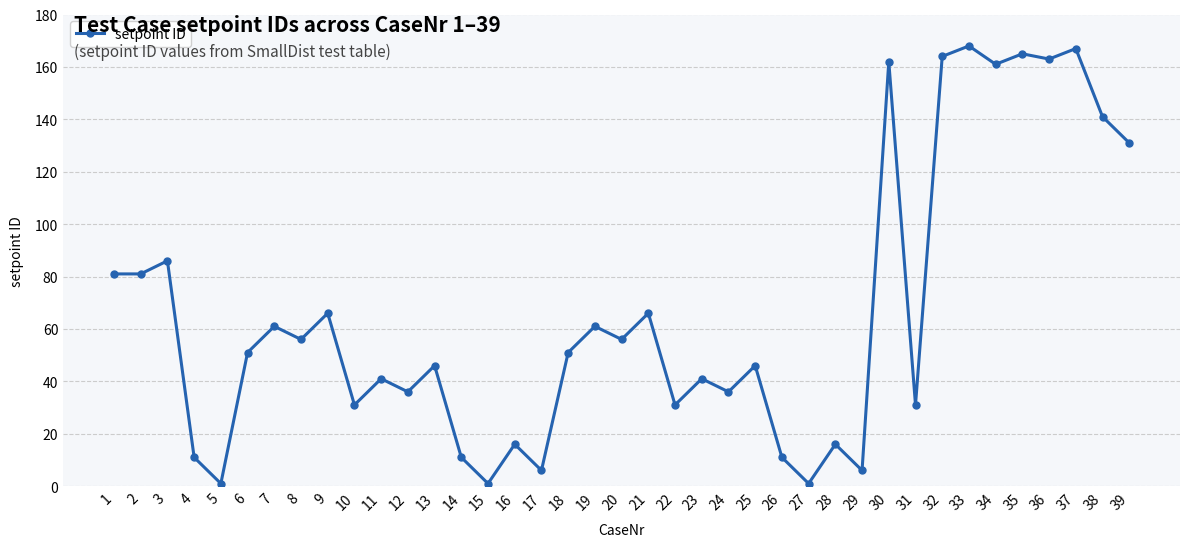

What is the ratio of the value at 18 to the value at 37?

0.3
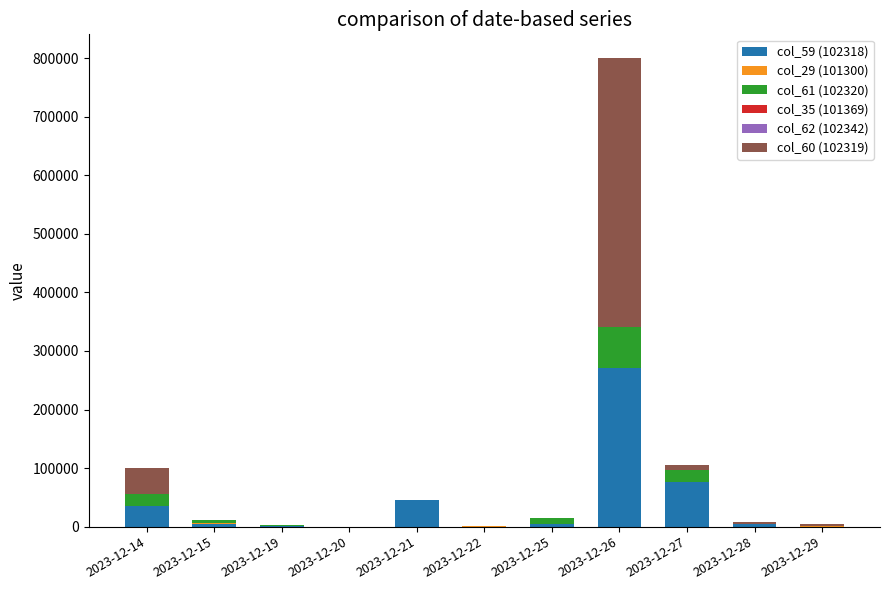

Which category has the highest value in the col_59 (102318) series?

2023-12-26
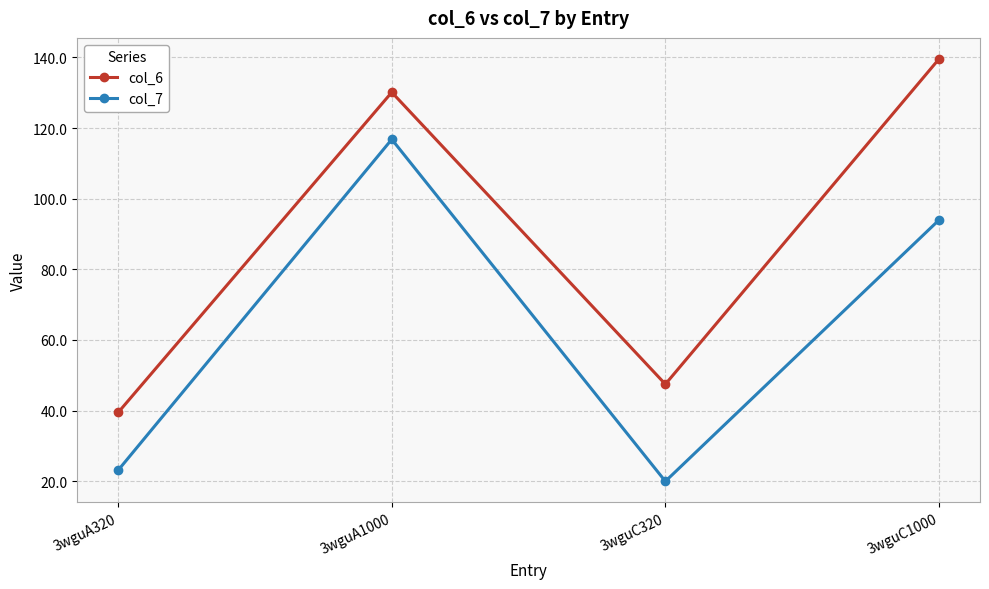

Reading right to left, transcribe all the data shown in this chart.

col_6: 139.5	47.5	130.1	39.5
col_7: 93.9	20.0	116.8	23.1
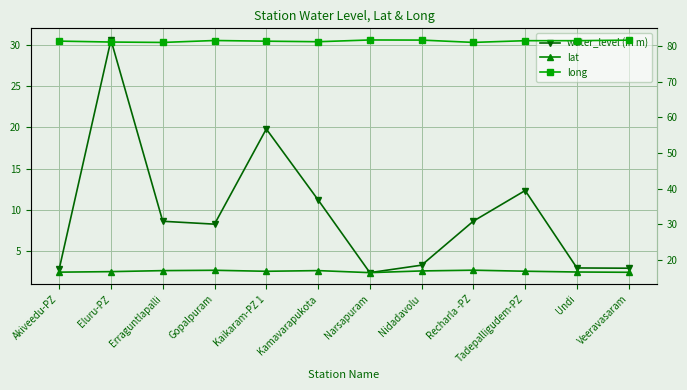

What is the value of the long point at the 5th from the left?

81.4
-*-*-
- PROBLEM STATEMENT: Change "value" to "amount" throughout the records above and give them again, leaving out the pictures. Keep everything else unchanged.

- RESPONSE TO THE EXERCISE:
What is the ratio of the amount at 18 to the amount at 37?

0.3

Which category has the highest amount in the col_59 (102318) series?

2023-12-26

Reading right to left, transcribe all the data shown in this chart.

col_6: 139.5	47.5	130.1	39.5
col_7: 93.9	20.0	116.8	23.1

What is the amount of the long point at the 5th from the left?

81.4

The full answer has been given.